§ What is being asked:
Reproduce every line of text in the data below word for word, leaving the pictures out of your answer.

Records for this task Block Start

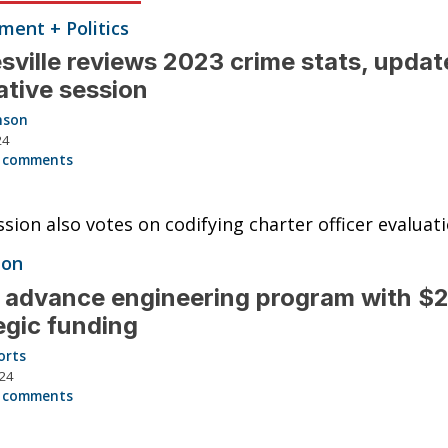
ent + Politics
sville reviews 2023 crime stats, updat
lative session
nson
24
 comments
ion also votes on codifying charter officer evaluati
ion
 advance engineering program with $2
egic funding
orts
024
 comments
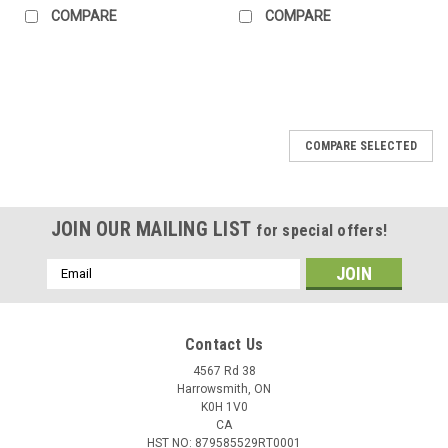
COMPARE
COMPARE
COMPARE SELECTED
JOIN OUR MAILING LIST
for special offers!
Email
Address
Contact Us
4567 Rd 38
Harrowsmith, ON
K0H 1V0
CA
HST NO: 879585529RT0001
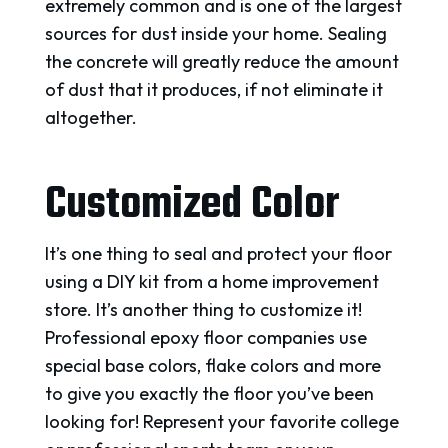
extremely common and is one of the largest
sources for dust inside your home. Sealing
the concrete will greatly reduce the amount
of dust that it produces, if not eliminate it
altogether.
Customized Color
It’s one thing to seal and protect your floor
using a DIY kit from a home improvement
store. It’s another thing to customize it!
Professional epoxy floor companies use
special base colors, flake colors and more
to give you exactly the floor you’ve been
looking for! Represent your favorite college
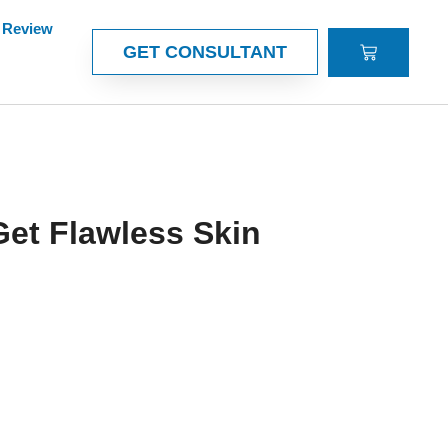
Review
CART
GET CONSULTANT
Get Flawless Skin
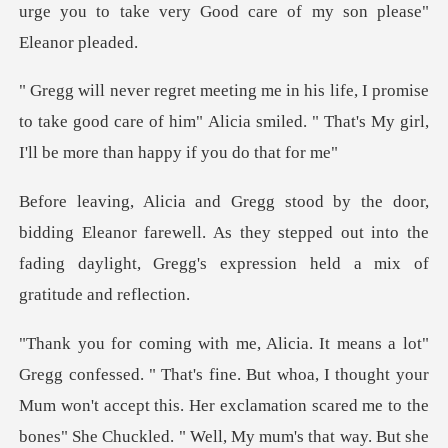
mise
to take good care of him" Alicia smiled. " That's
Eleanor farewell. As they stepped out into the
fading daylig
accept this. Her exclamation scared me to the
bones" She Chuckled. " Well, My mum's that way. But she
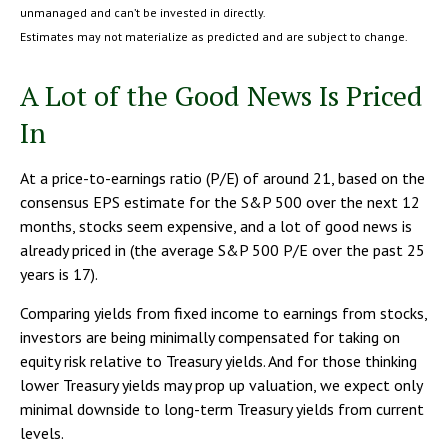
unmanaged and can’t be invested in directly.
Estimates may not materialize as predicted and are subject to change.
A Lot of the Good News Is Priced
In
At a price-to-earnings ratio (P/E) of around 21, based on the
consensus EPS estimate for the S&P 500 over the next 12
months, stocks seem expensive, and a lot of good news is
already priced in (the average S&P 500 P/E over the past 25
years is 17).
Comparing yields from fixed income to earnings from stocks,
investors are being minimally compensated for taking on
equity risk relative to Treasury yields. And for those thinking
lower Treasury yields may prop up valuation, we expect only
minimal downside to long-term Treasury yields from current
levels.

Records for this task Block End

§ Answer to this exercise:
ent + Politics
sville reviews 2023 crime stats, updat
lative session
nson
24
 comments
ion also votes on codifying charter officer evaluati
ion
 advance engineering program with $2
egic funding
orts
024
 comments
COMPARE
COMPARE
COMPARE SELECTED
JOIN OUR MAILING LIST
for special offers!
Email
Address
Contact Us
4567 Rd 38
Harrowsmith, ON
K0H 1V0
CA
HST NO: 879585529RT0001
extremely common and is one of the largest
sources for dust inside your home. Sealing
the concrete will greatly reduce the amount
of dust that it produces, if not eliminate it
altogether.
Customized Color
It’s one thing to seal and protect your floor
using a DIY kit from a home improvement
store. It’s another thing to customize it!
Professional epoxy floor companies use
special base colors, flake colors and more
to give you exactly the floor you’ve been
looking for! Represent your favorite college
Review
CART
GET CONSULTANT
Get Flawless Skin
mise
to take good care of him" Alicia smiled. " That's
Eleanor farewell. As they stepped out into the
fading daylig
accept this. Her exclamation scared me to the
bones" She Chuckled. " Well, My mum's that way. But she
unmanaged and can’t be invested in directly.
Estimates may not materialize as predicted and are subject to change.
A Lot of the Good News Is Priced
In
At a price-to-earnings ratio (P/E) of around 21, based on the
consensus EPS estimate for the S&P 500 over the next 12
months, stocks seem expensive, and a lot of good news is
already priced in (the average S&P 500 P/E over the past 25
years is 17).
Comparing yields from fixed income to earnings from stocks,
investors are being minimally compensated for taking on
equity risk relative to Treasury yields. And for those thinking
lower Treasury yields may prop up valuation, we expect only
minimal downside to long-term Treasury yields from current
levels.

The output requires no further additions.